> [EXERCISE BRIEF]
Begin at the line below that has "- **WCAG Compliance**: Full" and stop after the line that has "##### Private/Public API Configuration". Please restate only those lines, word for word.

Saved entries
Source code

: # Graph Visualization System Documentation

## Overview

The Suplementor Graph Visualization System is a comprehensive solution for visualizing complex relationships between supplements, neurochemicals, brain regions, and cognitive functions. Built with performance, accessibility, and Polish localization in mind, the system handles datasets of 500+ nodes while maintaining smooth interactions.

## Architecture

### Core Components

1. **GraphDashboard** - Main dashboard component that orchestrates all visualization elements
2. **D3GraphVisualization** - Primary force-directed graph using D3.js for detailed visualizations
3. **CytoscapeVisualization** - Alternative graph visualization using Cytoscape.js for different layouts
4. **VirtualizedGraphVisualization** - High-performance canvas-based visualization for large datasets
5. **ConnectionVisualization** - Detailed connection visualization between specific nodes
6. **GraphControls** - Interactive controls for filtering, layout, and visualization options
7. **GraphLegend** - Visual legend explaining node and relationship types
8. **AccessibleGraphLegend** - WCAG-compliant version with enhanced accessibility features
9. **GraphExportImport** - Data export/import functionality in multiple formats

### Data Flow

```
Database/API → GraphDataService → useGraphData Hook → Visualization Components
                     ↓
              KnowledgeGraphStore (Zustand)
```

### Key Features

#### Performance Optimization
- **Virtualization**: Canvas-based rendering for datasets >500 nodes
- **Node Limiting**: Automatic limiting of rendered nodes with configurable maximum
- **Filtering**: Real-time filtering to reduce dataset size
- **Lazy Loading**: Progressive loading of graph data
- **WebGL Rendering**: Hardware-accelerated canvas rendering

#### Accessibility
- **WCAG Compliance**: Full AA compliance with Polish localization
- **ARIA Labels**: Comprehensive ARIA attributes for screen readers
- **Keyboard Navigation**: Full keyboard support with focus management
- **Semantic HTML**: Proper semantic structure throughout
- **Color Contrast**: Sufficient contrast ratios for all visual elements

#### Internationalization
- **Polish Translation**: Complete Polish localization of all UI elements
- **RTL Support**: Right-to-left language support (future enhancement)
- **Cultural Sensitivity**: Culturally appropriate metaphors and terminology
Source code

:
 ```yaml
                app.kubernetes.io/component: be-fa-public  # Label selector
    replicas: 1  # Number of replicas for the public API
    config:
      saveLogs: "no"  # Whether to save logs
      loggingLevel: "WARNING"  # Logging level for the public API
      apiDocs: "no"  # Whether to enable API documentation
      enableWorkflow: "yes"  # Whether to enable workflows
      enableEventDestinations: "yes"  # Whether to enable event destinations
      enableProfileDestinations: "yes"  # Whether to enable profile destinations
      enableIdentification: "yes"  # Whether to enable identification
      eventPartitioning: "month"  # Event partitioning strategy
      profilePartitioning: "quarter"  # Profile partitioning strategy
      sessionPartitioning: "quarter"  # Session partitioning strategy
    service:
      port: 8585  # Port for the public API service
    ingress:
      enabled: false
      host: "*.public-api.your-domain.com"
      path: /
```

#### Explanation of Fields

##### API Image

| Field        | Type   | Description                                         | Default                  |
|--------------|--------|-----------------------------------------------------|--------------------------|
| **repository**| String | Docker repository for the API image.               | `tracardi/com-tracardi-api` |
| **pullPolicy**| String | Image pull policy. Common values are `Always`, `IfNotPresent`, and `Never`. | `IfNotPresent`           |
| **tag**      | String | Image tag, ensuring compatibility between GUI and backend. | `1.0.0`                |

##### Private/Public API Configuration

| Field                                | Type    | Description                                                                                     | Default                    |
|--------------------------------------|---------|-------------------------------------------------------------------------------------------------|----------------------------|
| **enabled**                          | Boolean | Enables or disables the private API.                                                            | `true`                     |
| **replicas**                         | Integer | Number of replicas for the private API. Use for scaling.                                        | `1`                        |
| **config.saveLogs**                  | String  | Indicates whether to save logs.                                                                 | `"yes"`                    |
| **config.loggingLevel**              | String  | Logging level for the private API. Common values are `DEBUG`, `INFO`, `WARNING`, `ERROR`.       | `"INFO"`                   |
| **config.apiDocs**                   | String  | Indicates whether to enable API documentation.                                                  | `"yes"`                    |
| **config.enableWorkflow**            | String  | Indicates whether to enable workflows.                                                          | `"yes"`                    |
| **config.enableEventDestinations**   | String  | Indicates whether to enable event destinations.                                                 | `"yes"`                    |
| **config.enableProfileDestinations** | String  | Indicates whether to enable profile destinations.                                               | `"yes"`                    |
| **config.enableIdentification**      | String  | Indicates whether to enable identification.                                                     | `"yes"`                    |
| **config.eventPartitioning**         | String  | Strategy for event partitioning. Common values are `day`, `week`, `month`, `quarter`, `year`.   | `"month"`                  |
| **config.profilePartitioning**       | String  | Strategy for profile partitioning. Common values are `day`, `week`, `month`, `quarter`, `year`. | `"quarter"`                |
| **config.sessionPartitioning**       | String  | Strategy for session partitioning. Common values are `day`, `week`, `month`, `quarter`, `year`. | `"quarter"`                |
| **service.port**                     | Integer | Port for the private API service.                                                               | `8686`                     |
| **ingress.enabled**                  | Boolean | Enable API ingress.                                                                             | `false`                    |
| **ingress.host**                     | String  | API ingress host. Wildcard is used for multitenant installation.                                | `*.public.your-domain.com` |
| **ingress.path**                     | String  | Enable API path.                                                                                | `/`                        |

> [SOLUTION FOR THIS EXERCISE]
- **WCAG Compliance**: Full AA compliance with Polish localization
- **ARIA Labels**: Comprehensive ARIA attributes for screen readers
- **Keyboard Navigation**: Full keyboard support with focus management
- **Semantic HTML**: Proper semantic structure throughout
- **Color Contrast**: Sufficient contrast ratios for all visual elements

#### Internationalization
- **Polish Translation**: Complete Polish localization of all UI elements
- **RTL Support**: Right-to-left language support (future enhancement)
- **Cultural Sensitivity**: Culturally appropriate metaphors and terminology
Source code

:
 ```yaml
                app.kubernetes.io/component: be-fa-public  # Label selector
    replicas: 1  # Number of replicas for the public API
    config:
      saveLogs: "no"  # Whether to save logs
      loggingLevel: "WARNING"  # Logging level for the public API
      apiDocs: "no"  # Whether to enable API documentation
      enableWorkflow: "yes"  # Whether to enable workflows
      enableEventDestinations: "yes"  # Whether to enable event destinations
      enableProfileDestinations: "yes"  # Whether to enable profile destinations
      enableIdentification: "yes"  # Whether to enable identification
      eventPartitioning: "month"  # Event partitioning strategy
      profilePartitioning: "quarter"  # Profile partitioning strategy
      sessionPartitioning: "quarter"  # Session partitioning strategy
    service:
      port: 8585  # Port for the public API service
    ingress:
      enabled: false
      host: "*.public-api.your-domain.com"
      path: /
```

#### Explanation of Fields

##### API Image

| Field        | Type   | Description                                         | Default                  |
|--------------|--------|-----------------------------------------------------|--------------------------|
| **repository**| String | Docker repository for the API image.               | `tracardi/com-tracardi-api` |
| **pullPolicy**| String | Image pull policy. Common values are `Always`, `IfNotPresent`, and `Never`. | `IfNotPresent`           |
| **tag**      | String | Image tag, ensuring compatibility between GUI and backend. | `1.0.0`                |

##### Private/Public API Configuration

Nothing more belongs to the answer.